(EXERCISE PROMPT)
Using the records below, locate all lines containing "Angebot" and return them.

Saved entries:
·····

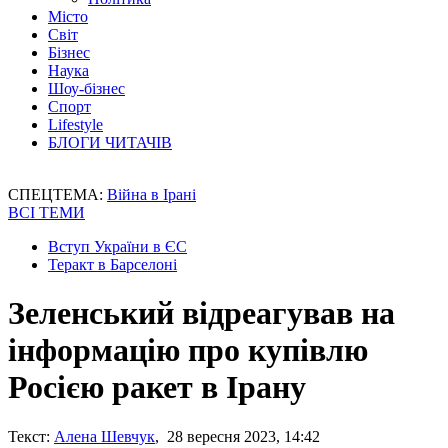
Місто
Світ
Бізнес
Наука
Шоу-бізнес
Спорт
Lifestyle
БЛОГИ ЧИТАЧІВ
СПЕЦТЕМА:
Війна в Ірані
ВСІ ТЕМИ
Вступ України в ЄС
Теракт в Барселоні
Зеленський відреагував на
інформацію про купівлю
Росією ракет в Ірану
Текст:
Алена Шевчук
, 28 вересня 2023, 14:42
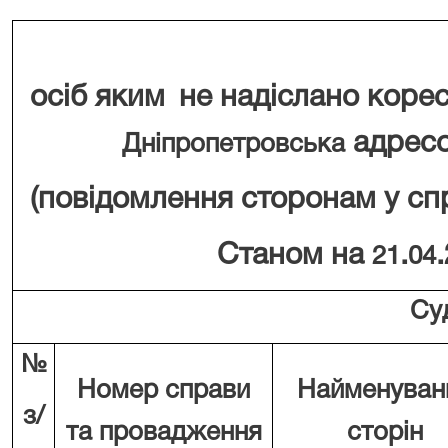
осіб яким
не надіслано коре
адресо
Дніпропетровська
(повідомлення сторонам у сп
Станом на
.
21
04
Суд
№
Номер справи
Найменуван
з/
та провадження
сторін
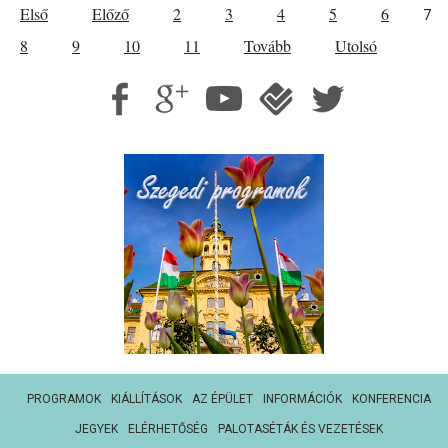
Első
Előző
2
3
4
5
6
7
8
9
10
11
Tovább
Utolsó
PROGRAMOK
KIÁLLÍTÁSOK
AZ ÉPÜLET
INFORMÁCIÓK
KONFERENCIA
JEGYEK
ELÉRHETŐSÉG
PALOTASÉTÁK ÉS VEZETÉSEK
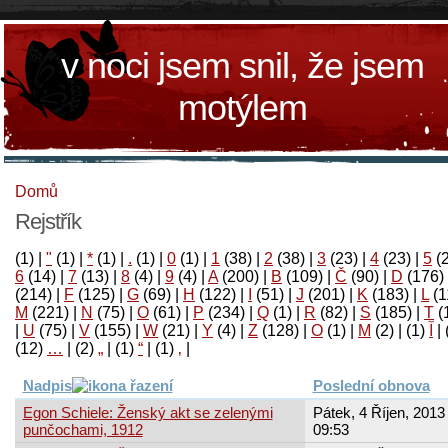
v noci jsem snil, že jsem
motýlem
Domů
Rejstřík
(1)
|
"
(1)
|
*
(1)
|
.
(1)
|
0
(1)
|
1
(38)
|
2
(38)
|
3
(23)
|
4
(23)
|
5
(
6
(14)
|
7
(13)
|
8
(4)
|
9
(4)
|
A
(200)
|
B
(109)
|
Č
(90)
|
D
(176)
(214)
|
F
(125)
|
G
(69)
|
H
(122)
|
I
(51)
|
J
(201)
|
K
(183)
|
L
(1
M
(221)
|
N
(75)
|
O
(61)
|
P
(234)
|
Q
(1)
|
R
(82)
|
S
(185)
|
T
(
|
U
(75)
|
V
(155)
|
W
(21)
|
Y
(4)
|
Z
(128)
|
Ο
(1)
|
М
(2)
|
(1)
آ
|
(12)
…
|
(2)
„
|
(1)
“
|
(1)
‚
|
Nadpis
Poslední obnova
Egon Schiele: Ženský akt se zelenými
Pátek, 4 Říjen, 2013 
punčochami, 1912
09:53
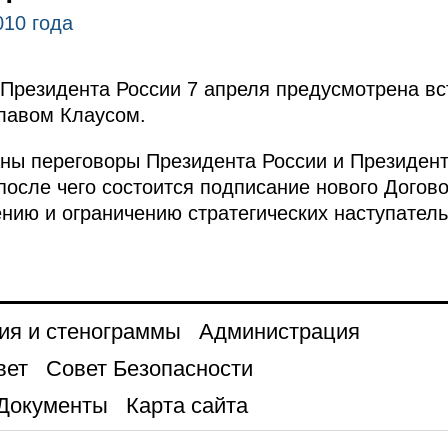
010 года
Президента России 7 апреля предусмотрена вс
лавом Клаусом.
аны переговоры Президента России и Президен
осле чего состоится подписание нового Догово
ию и ограничению стратегических наступател
ия и стенограммы
Администрация
вет
Совет Безопасности
Документы
Карта сайта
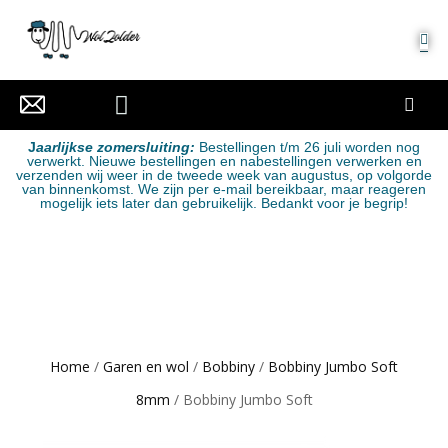
MIJN ACCOUNT
J
aarlijkse zomersluiting:
Bestellingen t/m 26 juli worden nog
verwerkt. Nieuwe bestellingen en nabestellingen verwerken en
verzenden wij weer in de tweede week van augustus, op volgorde
van binnenkomst. We zijn per e-mail bereikbaar, maar reageren
mogelijk iets later dan gebruikelijk. Bedankt voor je begrip!
Home
/
Garen en wol
/
Bobbiny
/
Bobbiny Jumbo Soft
8mm
/ Bobbiny Jumbo Soft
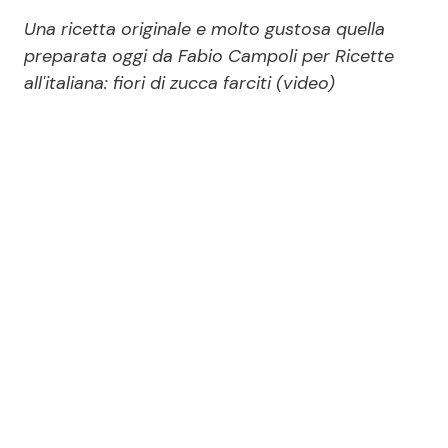
Economia
Fiction e Serie TV
Una ricetta originale e molto gustosa quella
preparata oggi da Fabio Campoli per Ricette
Persone Scomparse
Programmi TV
all'italiana: fiori di zucca farciti (video)
Politica
Reality e Talent
Soap Opera
ShowBiz
Social News
News Cinema
News dal mondo
News Musica
News Spettacolo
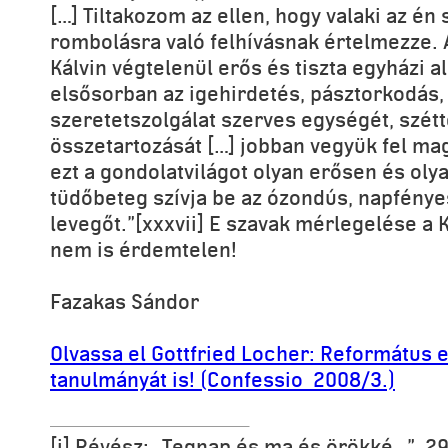
[…] Tiltakozom az ellen, hogy valaki az én
rombolásra való felhívásnak értelmezze. 
Kálvin végtelenül erős és tiszta egyházi a
elsősorban az igehirdetés, pásztorkodás,
szeretetszolgálat szerves egységét, szét
összetartozását […] jobban vegyük fel ma
ezt a gondolatvilágot olyan erősen és oly
tüdőbeteg szívja be az ózondús, napfénye
levegőt.”[xxxvii] E szavak mérlegelése a K
nem is érdemtelen!
Fazakas Sándor
Olvassa el Gottfried Locher: Református
tanulmányát is! (Confessio 2008/3.)
[i] Révész: „Tegnap és ma és örökké…”, 2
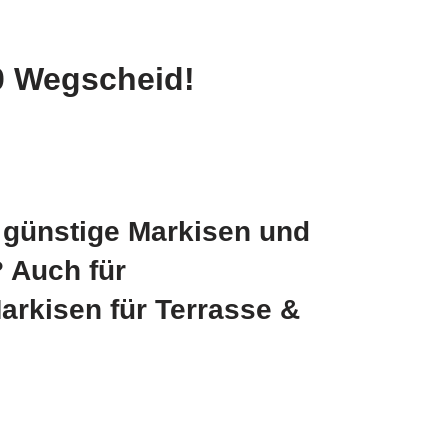
0 Wegscheid!
günstige Markisen und
 Auch für
rkisen für Terrasse &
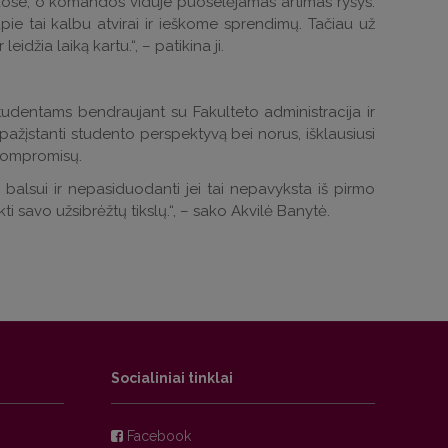
žiuose, o komandos viduje puoselėjamas artimas ryšys.
apie tai kalbu atvirai ir ieškome sprendimų. Tačiau už
idžia laiką kartu.“, – patikina ji.
tudentams bendraujant su Fakulteto administracija ir
i pažįstanti studento perspektyvą bei norus, išklausiusi
 kompromisų.
ų balsui ir nepasiduodanti jei tai nepavyksta iš pirmo
ti savo užsibrėžtų tikslų.“, – sako Akvilė Banytė.
Socialiniai tinklai
Facebook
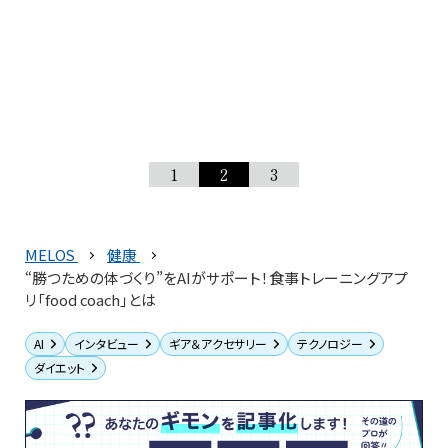
1
2
3
MELOS
健康
“勝つための体づくり”をAIがサポート！食事トレーニングアプ
リ「food coach」とは
AI
インタビュー
ギア＆アクセサリー
テクノロジー
ダイエット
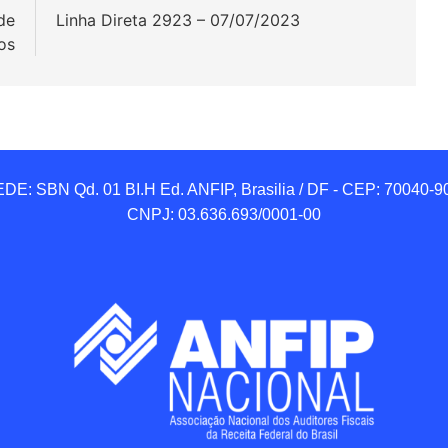
de
Linha Direta 2923 – 07/07/2023
os
DE: SBN Qd. 01 BI.H Ed. ANFIP, Brasilia / DF - CEP: 70040-90
CNPJ: 03.636.693/0001-00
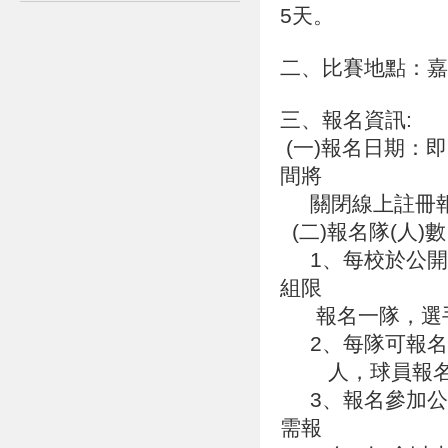
5天。
二、比賽地點：嘉
三、報名資訊:
(一)報名日期：即
間將
關閉線上註冊報
(二)報名隊(人)
1、每校於公開
組限
報名一隊，選手
2、每隊可報名領
人，球員報名以
3、報名參加公
需報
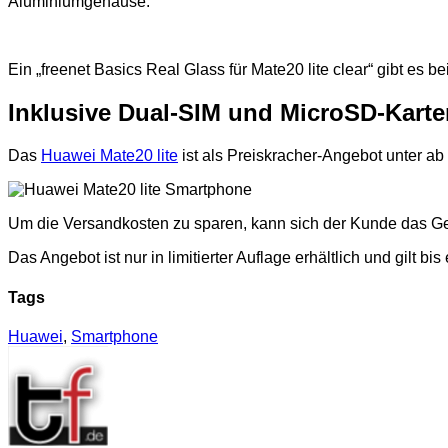
Aluminiumgehäuse.
Ein „freenet Basics Real Glass für Mate20 lite clear“ gibt es b
Inklusive Dual-SIM und MicroSD-Karte
Das
Huawei Mate20 lite
ist als Preiskracher-Angebot unter ab 
Um die Versandkosten zu sparen, kann sich der Kunde das Gerä
Das Angebot ist nur in limitierter Auflage erhältlich und gilt bi
Tags
Huawei
,
Smartphone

·····

(WRITTEN RESPONSE)
ist als Preiskracher-Angebot unter ab 
Das Angebot ist nur in limitierter Auflage erhältlich und gilt bi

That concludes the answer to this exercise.